BEGIN Provided records

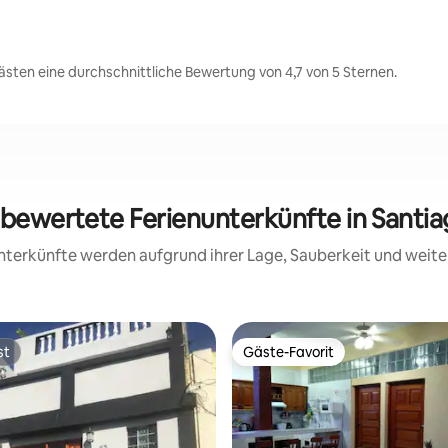
sten eine durchschnittliche Bewertung von 4,7 von 5 Sternen.
g bewertete Ferienunterkünfte in Santi
 Unterkünfte werden aufgrund ihrer Lage, Sauberkeit und wei
st
Gäste-Favorit
st
Gäste-Favorit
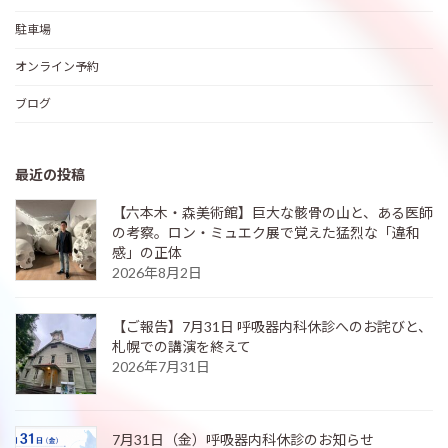
駐車場
オンライン予約
ブログ
最近の投稿
【六本木・森美術館】巨大な骸骨の山と、ある医師
の考察。ロン・ミュエク展で覚えた猛烈な「違和
感」の正体
2026年8月2日
【ご報告】7月31日 呼吸器内科休診へのお詫びと、
札幌での講演を終えて
2026年7月31日
7月31日（金）呼吸器内科休診のお知らせ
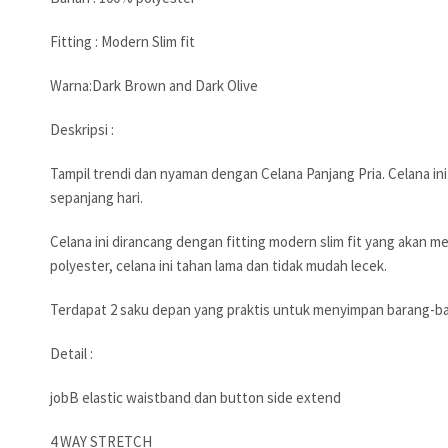
Fitting : Modern Slim fit
Warna:Dark Brown and Dark Olive
Deskripsi :
Tampil trendi dan nyaman dengan Celana Panjang Pria. Celana i
sepanjang hari.
Celana ini dirancang dengan fitting modern slim fit yang akan me
polyester, celana ini tahan lama dan tidak mudah lecek.
Terdapat 2 saku depan yang praktis untuk menyimpan barang-bar
Detail :
jobB elastic waistband dan button side extend
4 WAY STRETCH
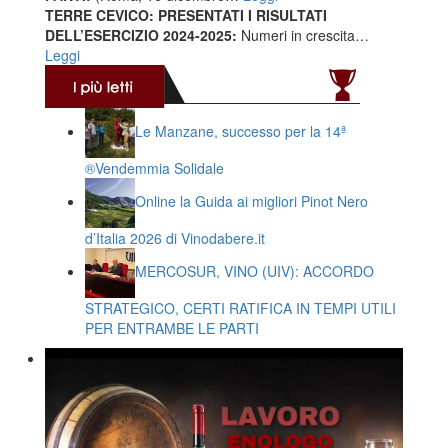
TERRE CEVICO: PRESENTATI I RISULTATI
DELL’ESERCIZIO 2024-2025:
Numeri in crescita…
Leggi
Le Manzane, successo per la 14ª
®️Vendemmia Solidale
Online la Guida ai migliori Pinot Nero
d’Italia 2026 di Vinodabere.it
MERCOSUR, VINO (UIV): ACCORDO
STRATEGICO, CERTI RATIFICA IN TEMPI UTILI
PER ENTRAMBE LE PARTI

END Provided records

Render the stretch of lines from the first one through the line containing "7月31日（金）呼吸器内科休診のお知らせ", both included, as a Markdown table with the columns No. and Line, numbering each row and skipping any blank lines. Leave the pictures out of the table.

_Answer to the exercise:_
| No. | Line |
|---|---|
| 1 | sten eine durchschnittliche Bewertung von 4,7 von 5 Sternen. |
| 2 | g bewertete Ferienunterkünfte in Santi |
| 3 |  Unterkünfte werden aufgrund ihrer Lage, Sauberkeit und wei |
| 4 | st |
| 5 | Gäste-Favorit |
| 6 | st |
| 7 | Gäste-Favorit |
| 8 | 駐車場 |
| 9 | オンライン予約 |
| 10 | ブログ |
| 11 | 最近の投稿 |
| 12 | 【六本木・森美術館】巨大な骸骨の山と、ある医師 |
| 13 | の考察。ロン・ミュエク展で覚えた猛烈な「違和 |
| 14 | 感」の正体 |
| 15 | 2026年8月2日 |
| 16 | 【ご報告】7月31日 呼吸器内科休診へのお詫びと、 |
| 17 | 札幌での講演を終えて |
| 18 | 2026年7月31日 |
| 19 | 7月31日（金）呼吸器内科休診のお知らせ |